There are ways to protect yourself and others from getting COVID-19 and preventing spread of the virus.
Last updated: 6 April 2022
On this page:
- Key ways to protect yourself and others
- Get vaccinated
- Be prepared
- Stay home if you’re sick
- Wear a mask
- Improve ventilation
- Physical distancing
- Use basic hygiene
- Record your movements
Key ways to protect yourself and others from COVID-19 are getting vaccinated, being prepared, staying home if you’re sick, wearing a mask, improving air ventilation indoors, physical distancing, using basic hygiene, recording your movements.
Read more below and view messages on how to prepare and stay safe on the Unite Against COVID-19 website.
There is further guidance on protection of people at higher risk of severe illness from COVID-19.
Also available is information and tools to support your own and others’ mental wellbeing: COVID-19 Mental health and wellbeing resources.
Getting vaccinated is how we protect each other, our whānau, and our community. Everyone aged 5 years and over is eligible for free COVID-19 vaccination.
While two doses provide some degree of protection against severe disease from the Omicron COVID-19 variant for some time, a booster is likely to offer greater protection.
Current evidence shows your protection against infection after the primary vaccination course decreases over time. Giving a ‘top up’ vaccine after a primary course helps boost your immunity against COVID-19.
Boosters lower your chances of getting very sick from COVID-19 and ending up in hospital.
Read more about COVID-19 vaccinations.
Everyone should prepare for what you need to do if you get COVID-19. Being ready for getting COVID-19 is about making sure you and your household have a plan and know what to do. It will mean your whānau and community can help each other if needed.
Read about preparing to self-isolate.
Play it safe. If you have symptoms of COVID-19 stay home and get tested immediately. Don’t go to work and keep unwell children home from school or early childhood education.

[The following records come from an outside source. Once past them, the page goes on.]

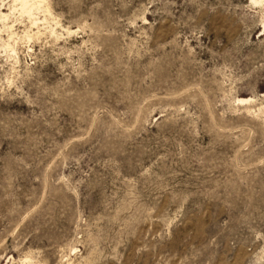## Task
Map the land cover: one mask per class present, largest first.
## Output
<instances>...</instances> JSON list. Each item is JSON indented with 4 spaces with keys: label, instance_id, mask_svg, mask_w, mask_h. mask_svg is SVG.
<instances>
[{
    "label": "rangeland",
    "instance_id": "obj_1",
    "mask_svg": "<svg viewBox=\"0 0 264 264\" xmlns=\"http://www.w3.org/2000/svg\"><path fill=\"white\" fill-rule=\"evenodd\" d=\"M1 11L0 264H264V0Z\"/></svg>",
    "mask_w": 264,
    "mask_h": 264
},
{
    "label": "bare ground",
    "instance_id": "obj_2",
    "mask_svg": "<svg viewBox=\"0 0 264 264\" xmlns=\"http://www.w3.org/2000/svg\"><path fill=\"white\" fill-rule=\"evenodd\" d=\"M18 3H19V8H20V11L22 13H25L26 15H28V17L32 14V10L33 9H39L43 6V4L46 2V0H35V5L31 4L33 2H31V0H17ZM252 1L253 3H258V2H261L263 0H250ZM31 2V3H30ZM13 5V4H12ZM47 5V3H46ZM18 6V5H17ZM48 6V5H47ZM45 11H47V8L45 6ZM8 18V13H3L2 11L0 12V19L2 21H6ZM29 19V18H28ZM37 20V19H36ZM35 20V21H36ZM13 27V26H12ZM9 28H11L9 26ZM264 28V26H263ZM15 54V53H14ZM239 102L241 103H246V102H249L250 101V98H240L238 99Z\"/></svg>",
    "mask_w": 264,
    "mask_h": 264
}]
</instances>
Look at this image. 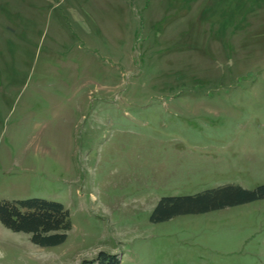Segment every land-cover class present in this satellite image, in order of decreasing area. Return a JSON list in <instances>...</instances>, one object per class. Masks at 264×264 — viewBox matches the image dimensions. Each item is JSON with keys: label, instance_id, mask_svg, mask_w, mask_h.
<instances>
[{"label": "rangeland", "instance_id": "rangeland-1", "mask_svg": "<svg viewBox=\"0 0 264 264\" xmlns=\"http://www.w3.org/2000/svg\"><path fill=\"white\" fill-rule=\"evenodd\" d=\"M264 0H0V201L62 203L65 240L0 223V264H264Z\"/></svg>", "mask_w": 264, "mask_h": 264}, {"label": "trees", "instance_id": "trees-1", "mask_svg": "<svg viewBox=\"0 0 264 264\" xmlns=\"http://www.w3.org/2000/svg\"><path fill=\"white\" fill-rule=\"evenodd\" d=\"M264 197V185L246 189L226 184L189 195L162 196L151 214L152 220L160 221L179 213H197L223 208ZM0 223L13 231L30 235V241L41 247L63 242L71 227L70 214L65 206L55 200L41 197L3 199L0 201ZM114 253L99 251L82 264H117Z\"/></svg>", "mask_w": 264, "mask_h": 264}]
</instances>
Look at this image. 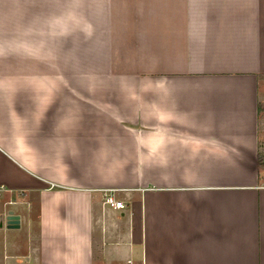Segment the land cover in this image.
Listing matches in <instances>:
<instances>
[{"label": "crops", "instance_id": "obj_1", "mask_svg": "<svg viewBox=\"0 0 264 264\" xmlns=\"http://www.w3.org/2000/svg\"><path fill=\"white\" fill-rule=\"evenodd\" d=\"M263 76L264 0H0V264H264Z\"/></svg>", "mask_w": 264, "mask_h": 264}, {"label": "built area", "instance_id": "obj_2", "mask_svg": "<svg viewBox=\"0 0 264 264\" xmlns=\"http://www.w3.org/2000/svg\"><path fill=\"white\" fill-rule=\"evenodd\" d=\"M258 132H259V149L258 155L264 158V97L259 100V111H258ZM114 192L104 193V204L113 208L114 210L125 209V204L121 200H117L113 194Z\"/></svg>", "mask_w": 264, "mask_h": 264}, {"label": "rangeland", "instance_id": "obj_3", "mask_svg": "<svg viewBox=\"0 0 264 264\" xmlns=\"http://www.w3.org/2000/svg\"><path fill=\"white\" fill-rule=\"evenodd\" d=\"M258 97H259V100H261L263 97H264V84H261L259 86V89H258ZM262 169L264 170V167H262ZM16 231H9L8 232V237L10 238V240L14 239V238H19V243H24L26 242V239H27V235L25 233V231H21L19 232L18 234L15 233ZM7 237V236H6ZM8 237L6 238L5 242L7 243L8 242ZM0 240L2 241V243L4 242V238L2 236V233H0ZM22 242H21V241ZM20 261L24 262V258H21L19 259ZM36 263V262H35ZM34 263V264H35Z\"/></svg>", "mask_w": 264, "mask_h": 264}, {"label": "water", "instance_id": "obj_4", "mask_svg": "<svg viewBox=\"0 0 264 264\" xmlns=\"http://www.w3.org/2000/svg\"><path fill=\"white\" fill-rule=\"evenodd\" d=\"M4 222H6L7 227L10 229L20 228V216L14 214L13 211H10L5 218L2 215L0 216L1 227H3Z\"/></svg>", "mask_w": 264, "mask_h": 264}, {"label": "trees", "instance_id": "obj_5", "mask_svg": "<svg viewBox=\"0 0 264 264\" xmlns=\"http://www.w3.org/2000/svg\"><path fill=\"white\" fill-rule=\"evenodd\" d=\"M264 81V76L262 77ZM259 166L260 168L264 167V158L262 156H259Z\"/></svg>", "mask_w": 264, "mask_h": 264}]
</instances>
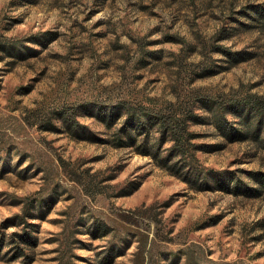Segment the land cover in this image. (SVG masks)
Segmentation results:
<instances>
[{
	"label": "rangeland",
	"instance_id": "rangeland-1",
	"mask_svg": "<svg viewBox=\"0 0 264 264\" xmlns=\"http://www.w3.org/2000/svg\"><path fill=\"white\" fill-rule=\"evenodd\" d=\"M190 95L204 182L114 145ZM200 96L264 99V0H0V264H264V122Z\"/></svg>",
	"mask_w": 264,
	"mask_h": 264
},
{
	"label": "trees",
	"instance_id": "trees-1",
	"mask_svg": "<svg viewBox=\"0 0 264 264\" xmlns=\"http://www.w3.org/2000/svg\"><path fill=\"white\" fill-rule=\"evenodd\" d=\"M236 58L240 60L238 57ZM192 96L194 95H190V99L188 100L178 99L177 101L170 102L168 105L159 109H151L147 106L136 107L126 103L122 106H114L106 110V120H108L109 123H111V121L116 123L123 119L121 125L114 132V145L135 146L138 142L141 144L144 143L145 145L151 142L152 137H154L155 143H151L148 147L141 149L140 152L144 154H153L157 158H160V151H162L161 147L168 144L165 148L166 155L162 157V159L169 164V167H171V169L174 166L177 167V170L181 171L187 180L194 178L196 180H203L202 182H204V176L201 175L203 169L197 155L202 145L196 143L194 139L197 133L191 129V123L199 122L202 116L194 112L197 104L196 101L192 102L191 105L189 104ZM194 100H197V98H194ZM230 100L229 105L224 107L223 103L217 105L218 101L200 96V102L203 106L209 104L213 111L220 112L224 118L227 112L243 114L247 109V115L249 116L251 112L254 111V116L258 119V126L256 129L259 130V127L264 122L263 97L260 96V99L254 102L249 98H232ZM199 106H201L200 103ZM73 120L74 121H68V123L75 124L77 128L79 122L77 119ZM154 134L157 136H154ZM140 137L141 139L138 141ZM257 176L258 174H255V177ZM201 184V186H203V183ZM19 241L20 243L22 242L23 246L27 247L36 243V237L32 234L31 230H29L21 234ZM15 250H17L15 254L18 257L23 256V258H26L25 256L28 255L25 250ZM27 264H30V261L27 262Z\"/></svg>",
	"mask_w": 264,
	"mask_h": 264
}]
</instances>
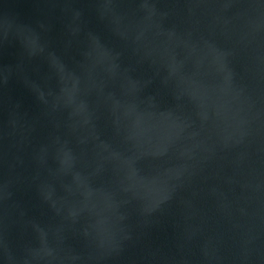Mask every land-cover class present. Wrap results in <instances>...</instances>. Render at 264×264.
Instances as JSON below:
<instances>
[{"label":"water","instance_id":"water-1","mask_svg":"<svg viewBox=\"0 0 264 264\" xmlns=\"http://www.w3.org/2000/svg\"><path fill=\"white\" fill-rule=\"evenodd\" d=\"M0 264H264V0H0Z\"/></svg>","mask_w":264,"mask_h":264}]
</instances>
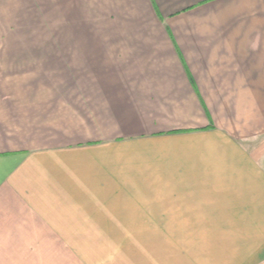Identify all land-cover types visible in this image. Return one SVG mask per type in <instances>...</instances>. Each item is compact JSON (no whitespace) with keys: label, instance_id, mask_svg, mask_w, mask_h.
<instances>
[{"label":"crops","instance_id":"1","mask_svg":"<svg viewBox=\"0 0 264 264\" xmlns=\"http://www.w3.org/2000/svg\"><path fill=\"white\" fill-rule=\"evenodd\" d=\"M24 1L71 23L0 45V257L264 264V0Z\"/></svg>","mask_w":264,"mask_h":264},{"label":"rangeland","instance_id":"2","mask_svg":"<svg viewBox=\"0 0 264 264\" xmlns=\"http://www.w3.org/2000/svg\"><path fill=\"white\" fill-rule=\"evenodd\" d=\"M47 12L40 16L38 10H33L24 0H0V45L2 42L55 40L56 26L70 24L71 21L60 15H46ZM80 14L78 23H88L85 10L80 9ZM85 243L79 242L80 246ZM22 259L0 257V264H18Z\"/></svg>","mask_w":264,"mask_h":264}]
</instances>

Wearing a mask or face covering reduces the risk of people who have COVID-19 spreading the virus to others. This includes someone who has COVID-19 but feels well or has no obvious symptoms.
A mask or face covering can help stop infectious droplets or airborne particles spreading when a person speaks, laughs, coughs or sneezes. It is an extra protective physical barrier to help keep people safe.
Read more about the use of masks and face coverings in the community for COVID-19 and also advice on the Unite Against COVID-19 website.
The risk of becoming infected with COVID-19 is highest in crowded and poorly ventilated indoor spaces, and is lower outside, where there are fewer people, and when you are further away from others.
Opening windows increases fresh air flow inside. If air conditioning is used, make sure the system is regularly maintained.
The virus that causes COVID-19 is mostly spread in particles that escape from an infected person’s mouth or nose when they breathe, speak, cough, sneeze or sing.
The risk of becoming infected with COVID-19 increases the closer you are to a person and the longer you are close to that person.
You are not required to maintain physical distance from others in the traffic light system. But it is still worthwhile keeping a safe distance from people you do not know while out and about. This will help reduce the spread of COVID-19 if it is in the community.
Basic hygiene measures include good hand hygiene, cough and sneeze etiquette, avoiding touching your face, and cleaning surfaces.
- Wash your hands with soap and water often (for at least 20 seconds) and dry thoroughly. Use an alcohol-based sanitiser and rub hands together if soap and water is unavailable.
- Cough or sneeze into your elbow or cover your mouth and nose with tissues. Put them in a bin immediately.
- Avoid touching your face, including your eyes, nose or mouth if your hands are not clean. Surfaces may have infectious droplets.
- Clean surfaces regularly. This includes items frequently touch like door handles and phones.
It is recommended you keep track of people you have been with, record any high-risk locations you have visited, for example hospitals or aged care facilities and keep Bluetooth tracing turned on in the NZ COVID Tracer app.
If you test positive for COVID-19, you need to tell the people you have been in contact with while infectious that you have COVID-19. This can include others you live with, your colleagues or workplace, friends, or school.
Even if your contacts do not have to isolate, they should still be given the information so they can decide for themselves.